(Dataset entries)
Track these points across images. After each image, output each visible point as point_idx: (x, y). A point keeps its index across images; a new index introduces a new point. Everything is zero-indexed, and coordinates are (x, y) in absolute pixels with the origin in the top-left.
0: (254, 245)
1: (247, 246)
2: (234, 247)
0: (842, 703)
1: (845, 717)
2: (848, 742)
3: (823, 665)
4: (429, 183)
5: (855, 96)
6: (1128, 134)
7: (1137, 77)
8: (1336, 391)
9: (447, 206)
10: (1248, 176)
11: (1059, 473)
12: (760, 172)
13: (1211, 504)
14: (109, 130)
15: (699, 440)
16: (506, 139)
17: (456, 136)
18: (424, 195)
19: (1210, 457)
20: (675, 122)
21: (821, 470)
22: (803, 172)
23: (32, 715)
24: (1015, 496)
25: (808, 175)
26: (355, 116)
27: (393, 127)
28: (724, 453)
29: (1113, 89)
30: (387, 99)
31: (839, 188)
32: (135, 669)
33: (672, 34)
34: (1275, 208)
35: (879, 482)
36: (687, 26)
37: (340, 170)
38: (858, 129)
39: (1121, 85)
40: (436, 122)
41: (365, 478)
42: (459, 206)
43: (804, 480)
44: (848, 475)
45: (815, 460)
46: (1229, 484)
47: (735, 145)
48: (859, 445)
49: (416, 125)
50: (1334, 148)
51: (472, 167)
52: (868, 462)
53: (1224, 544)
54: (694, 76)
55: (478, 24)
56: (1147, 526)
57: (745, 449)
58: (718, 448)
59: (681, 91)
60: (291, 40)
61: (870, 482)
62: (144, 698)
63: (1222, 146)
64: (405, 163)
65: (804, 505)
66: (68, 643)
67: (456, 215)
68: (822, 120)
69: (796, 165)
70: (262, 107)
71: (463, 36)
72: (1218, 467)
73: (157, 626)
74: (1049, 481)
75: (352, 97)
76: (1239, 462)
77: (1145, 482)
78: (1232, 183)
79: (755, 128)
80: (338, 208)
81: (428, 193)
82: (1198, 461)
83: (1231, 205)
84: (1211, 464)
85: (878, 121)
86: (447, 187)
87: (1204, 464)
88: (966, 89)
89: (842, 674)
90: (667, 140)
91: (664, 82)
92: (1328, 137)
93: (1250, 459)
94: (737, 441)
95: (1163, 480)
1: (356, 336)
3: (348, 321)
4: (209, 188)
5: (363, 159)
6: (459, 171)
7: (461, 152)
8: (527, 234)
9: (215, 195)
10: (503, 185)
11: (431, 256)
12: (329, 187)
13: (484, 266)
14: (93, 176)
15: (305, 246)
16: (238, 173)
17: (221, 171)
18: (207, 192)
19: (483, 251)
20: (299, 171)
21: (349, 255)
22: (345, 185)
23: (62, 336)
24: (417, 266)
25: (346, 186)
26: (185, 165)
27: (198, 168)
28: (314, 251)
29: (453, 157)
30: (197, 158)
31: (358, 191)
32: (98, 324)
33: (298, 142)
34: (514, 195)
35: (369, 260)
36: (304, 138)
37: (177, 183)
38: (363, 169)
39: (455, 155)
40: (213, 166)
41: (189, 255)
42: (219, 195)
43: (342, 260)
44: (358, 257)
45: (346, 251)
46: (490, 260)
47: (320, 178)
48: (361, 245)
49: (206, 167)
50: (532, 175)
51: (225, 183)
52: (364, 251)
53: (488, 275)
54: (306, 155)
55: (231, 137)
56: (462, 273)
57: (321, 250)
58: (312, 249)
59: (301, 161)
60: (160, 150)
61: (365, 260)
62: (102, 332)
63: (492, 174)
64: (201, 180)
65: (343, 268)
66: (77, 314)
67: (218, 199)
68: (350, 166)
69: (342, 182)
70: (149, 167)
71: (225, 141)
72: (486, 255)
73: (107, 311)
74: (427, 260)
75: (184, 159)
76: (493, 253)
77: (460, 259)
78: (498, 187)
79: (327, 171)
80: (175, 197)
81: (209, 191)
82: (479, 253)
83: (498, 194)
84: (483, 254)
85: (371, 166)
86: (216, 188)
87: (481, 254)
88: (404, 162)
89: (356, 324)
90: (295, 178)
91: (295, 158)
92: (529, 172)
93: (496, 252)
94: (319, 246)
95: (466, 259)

Exercise aim: Rewrite all of the data above with "top-left" changed to "upper-left" and nothing else altered.

Solved problem:
Track these points across images. After each image, output each visible point as point_idx: (x, y). A point keeps its index across images; a new index introduces a new point. Everything is zero-indexed, and coordinates are (x, y) in absolute pixels with the origin in the upper-left.
0: (254, 245)
1: (247, 246)
2: (234, 247)
0: (842, 703)
1: (845, 717)
2: (848, 742)
3: (823, 665)
4: (429, 183)
5: (855, 96)
6: (1128, 134)
7: (1137, 77)
8: (1336, 391)
9: (447, 206)
10: (1248, 176)
11: (1059, 473)
12: (760, 172)
13: (1211, 504)
14: (109, 130)
15: (699, 440)
16: (506, 139)
17: (456, 136)
18: (424, 195)
19: (1210, 457)
20: (675, 122)
21: (821, 470)
22: (803, 172)
23: (32, 715)
24: (1015, 496)
25: (808, 175)
26: (355, 116)
27: (393, 127)
28: (724, 453)
29: (1113, 89)
30: (387, 99)
31: (839, 188)
32: (135, 669)
33: (672, 34)
34: (1275, 208)
35: (879, 482)
36: (687, 26)
37: (340, 170)
38: (858, 129)
39: (1121, 85)
40: (436, 122)
41: (365, 478)
42: (459, 206)
43: (804, 480)
44: (848, 475)
45: (815, 460)
46: (1229, 484)
47: (735, 145)
48: (859, 445)
49: (416, 125)
50: (1334, 148)
51: (472, 167)
52: (868, 462)
53: (1224, 544)
54: (694, 76)
55: (478, 24)
56: (1147, 526)
57: (745, 449)
58: (718, 448)
59: (681, 91)
60: (291, 40)
61: (870, 482)
62: (144, 698)
63: (1222, 146)
64: (405, 163)
65: (804, 505)
66: (68, 643)
67: (456, 215)
68: (822, 120)
69: (796, 165)
70: (262, 107)
71: (463, 36)
72: (1218, 467)
73: (157, 626)
74: (1049, 481)
75: (352, 97)
76: (1239, 462)
77: (1145, 482)
78: (1232, 183)
79: (755, 128)
80: (338, 208)
81: (428, 193)
82: (1198, 461)
83: (1231, 205)
84: (1211, 464)
85: (878, 121)
86: (447, 187)
87: (1204, 464)
88: (966, 89)
89: (842, 674)
90: (667, 140)
91: (664, 82)
92: (1328, 137)
93: (1250, 459)
94: (737, 441)
95: (1163, 480)
1: (356, 336)
3: (348, 321)
4: (209, 188)
5: (363, 159)
6: (459, 171)
7: (461, 152)
8: (527, 234)
9: (215, 195)
10: (503, 185)
11: (431, 256)
12: (329, 187)
13: (484, 266)
14: (93, 176)
15: (305, 246)
16: (238, 173)
17: (221, 171)
18: (207, 192)
19: (483, 251)
20: (299, 171)
21: (349, 255)
22: (345, 185)
23: (62, 336)
24: (417, 266)
25: (346, 186)
26: (185, 165)
27: (198, 168)
28: (314, 251)
29: (453, 157)
30: (197, 158)
31: (358, 191)
32: (98, 324)
33: (298, 142)
34: (514, 195)
35: (369, 260)
36: (304, 138)
37: (177, 183)
38: (363, 169)
39: (455, 155)
40: (213, 166)
41: (189, 255)
42: (219, 195)
43: (342, 260)
44: (358, 257)
45: (346, 251)
46: (490, 260)
47: (320, 178)
48: (361, 245)
49: (206, 167)
50: (532, 175)
51: (225, 183)
52: (364, 251)
53: (488, 275)
54: (306, 155)
55: (231, 137)
56: (462, 273)
57: (321, 250)
58: (312, 249)
59: (301, 161)
60: (160, 150)
61: (365, 260)
62: (102, 332)
63: (492, 174)
64: (201, 180)
65: (343, 268)
66: (77, 314)
67: (218, 199)
68: (350, 166)
69: (342, 182)
70: (149, 167)
71: (225, 141)
72: (486, 255)
73: (107, 311)
74: (427, 260)
75: (184, 159)
76: (493, 253)
77: (460, 259)
78: (498, 187)
79: (327, 171)
80: (175, 197)
81: (209, 191)
82: (479, 253)
83: (498, 194)
84: (483, 254)
85: (371, 166)
86: (216, 188)
87: (481, 254)
88: (404, 162)
89: (356, 324)
90: (295, 178)
91: (295, 158)
92: (529, 172)
93: (496, 252)
94: (319, 246)
95: (466, 259)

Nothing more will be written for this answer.